> _Testo dato_:
================

Quel che valga la rivoluzione bolivarista è ormai evidente per la maggior parte dei lavoratori del paese, impegnati attualmente in scioperi e manifestazioni nelle principali città venezuelane. Il fatto che i lavoratori di un settore chiave come l’industria petrolifera siano scesi in sciopero ha fatto sì che il governo di Chaves mobilitasse anche l’esercito contro gli scioperanti. Ed esempio di come il governo bolivarista adempie ai suoi impegni c’è la mancata corresponsione dell’aumento del 15% accordato ai dipendenti pubblici a metà dell’anno passato.

Epidemie del bestiame

Che capitalismo e vita sana siano incompatibili è quel che si incaricano di dimostrare i fatti quotidiani della società mercantile. Le centinaia di migliaia di capi di bestiame inceneriti perché appestati a causa delle cattive condizioni in cui sono tenuti è la ennesima dimostrazione del fallimento del sistema borghese nel reggere i destini della società umana. Solamente la società socialista, che abolisce il valore di scambio dei prodotti e che considera solo il loro valore d’uso, potrà garantire che gli alimenti che consumiamo siano realmente alimenti e non veleno.

================

> _Materiale fornito_:
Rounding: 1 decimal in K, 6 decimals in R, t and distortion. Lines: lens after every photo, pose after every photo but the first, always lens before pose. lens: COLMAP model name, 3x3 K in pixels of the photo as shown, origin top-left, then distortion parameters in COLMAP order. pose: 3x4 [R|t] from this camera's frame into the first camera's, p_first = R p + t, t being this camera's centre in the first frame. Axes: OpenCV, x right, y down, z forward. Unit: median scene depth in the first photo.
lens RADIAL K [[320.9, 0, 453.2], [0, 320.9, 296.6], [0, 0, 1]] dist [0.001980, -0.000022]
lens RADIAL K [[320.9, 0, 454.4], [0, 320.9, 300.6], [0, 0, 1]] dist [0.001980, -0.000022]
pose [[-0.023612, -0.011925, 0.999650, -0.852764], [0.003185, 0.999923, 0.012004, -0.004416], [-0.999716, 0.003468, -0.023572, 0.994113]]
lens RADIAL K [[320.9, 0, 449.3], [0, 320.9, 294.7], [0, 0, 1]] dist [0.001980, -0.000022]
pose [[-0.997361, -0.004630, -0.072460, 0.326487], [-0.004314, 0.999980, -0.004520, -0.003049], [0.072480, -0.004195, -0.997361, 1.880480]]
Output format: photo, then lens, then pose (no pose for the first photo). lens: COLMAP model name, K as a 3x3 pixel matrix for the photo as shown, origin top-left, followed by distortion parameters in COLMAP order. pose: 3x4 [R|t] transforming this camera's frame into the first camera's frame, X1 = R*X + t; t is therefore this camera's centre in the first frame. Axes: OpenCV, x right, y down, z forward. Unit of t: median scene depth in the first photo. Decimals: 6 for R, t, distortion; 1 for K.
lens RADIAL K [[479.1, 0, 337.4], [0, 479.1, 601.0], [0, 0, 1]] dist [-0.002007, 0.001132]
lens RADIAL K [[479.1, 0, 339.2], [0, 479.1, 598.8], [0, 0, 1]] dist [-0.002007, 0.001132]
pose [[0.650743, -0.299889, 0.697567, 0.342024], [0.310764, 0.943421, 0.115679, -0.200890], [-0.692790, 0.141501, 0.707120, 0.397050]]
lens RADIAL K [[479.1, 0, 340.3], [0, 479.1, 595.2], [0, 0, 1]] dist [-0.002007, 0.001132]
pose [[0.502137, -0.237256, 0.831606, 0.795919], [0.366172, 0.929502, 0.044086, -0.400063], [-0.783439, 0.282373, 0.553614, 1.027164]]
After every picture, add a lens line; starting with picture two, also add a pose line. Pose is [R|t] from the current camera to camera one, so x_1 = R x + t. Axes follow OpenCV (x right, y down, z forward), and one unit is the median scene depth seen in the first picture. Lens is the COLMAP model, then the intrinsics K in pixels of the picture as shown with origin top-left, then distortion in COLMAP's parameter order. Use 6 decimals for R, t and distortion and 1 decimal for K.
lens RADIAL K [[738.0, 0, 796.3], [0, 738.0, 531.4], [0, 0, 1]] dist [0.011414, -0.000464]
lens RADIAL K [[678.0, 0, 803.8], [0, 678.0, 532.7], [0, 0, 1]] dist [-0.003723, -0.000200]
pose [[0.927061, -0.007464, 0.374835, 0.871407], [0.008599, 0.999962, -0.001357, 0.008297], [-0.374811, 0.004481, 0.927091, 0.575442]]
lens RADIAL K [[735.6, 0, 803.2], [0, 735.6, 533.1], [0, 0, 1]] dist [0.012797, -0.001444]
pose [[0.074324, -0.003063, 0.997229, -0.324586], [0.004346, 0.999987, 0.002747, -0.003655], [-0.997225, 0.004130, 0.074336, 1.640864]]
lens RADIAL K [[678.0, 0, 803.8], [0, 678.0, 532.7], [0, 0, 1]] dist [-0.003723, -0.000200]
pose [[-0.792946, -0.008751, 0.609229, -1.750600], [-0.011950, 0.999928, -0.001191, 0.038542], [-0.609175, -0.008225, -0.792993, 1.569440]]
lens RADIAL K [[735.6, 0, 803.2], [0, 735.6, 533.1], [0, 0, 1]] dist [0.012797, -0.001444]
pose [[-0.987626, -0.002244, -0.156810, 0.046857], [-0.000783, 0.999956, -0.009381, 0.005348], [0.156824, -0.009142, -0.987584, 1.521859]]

================

> _Esercizio 1_: Traduci in inglese questa frase del testo dato: "Che capitalismo e vita sana siano incompatibili è quel che si incaricano di dimostrare i fatti quotidiani della società mercantile."
> _Esercizio 2_: Riprendi il testo sugli scioperi in Venezuela e sulle epidemie del bestiame e proseguilo dopo la sua ultima frase.
I record costituiscono materiale a sé e non fanno parte del testo dato.

> _Risposta scritta 1_: That capitalism and a healthy life are incompatible is what the everyday facts of mercantile society take it upon themselves to demonstrate.

> _Risposta scritta 2_:
Sindacalismo d’alta quota

La nuova campagna del sindacato spagnolo UGT per l’orario settimanale di 35 ore fa ricorso ai metodi classici della lotta di classe come l’alpinismo. Hanno pensato infatti di piantare una bandiera con il motto delle 35 ore sull’Everest, mentre già l’hanno fatto sull’Aconcagua (in Cile, 6959 m!) e sul Kilimangiaro. E’ sicuro che prodezze simili produrranno effetto a brevissima scadenza e che i lavoratori di tutti continenti godranno presto della settimana di 35 ore.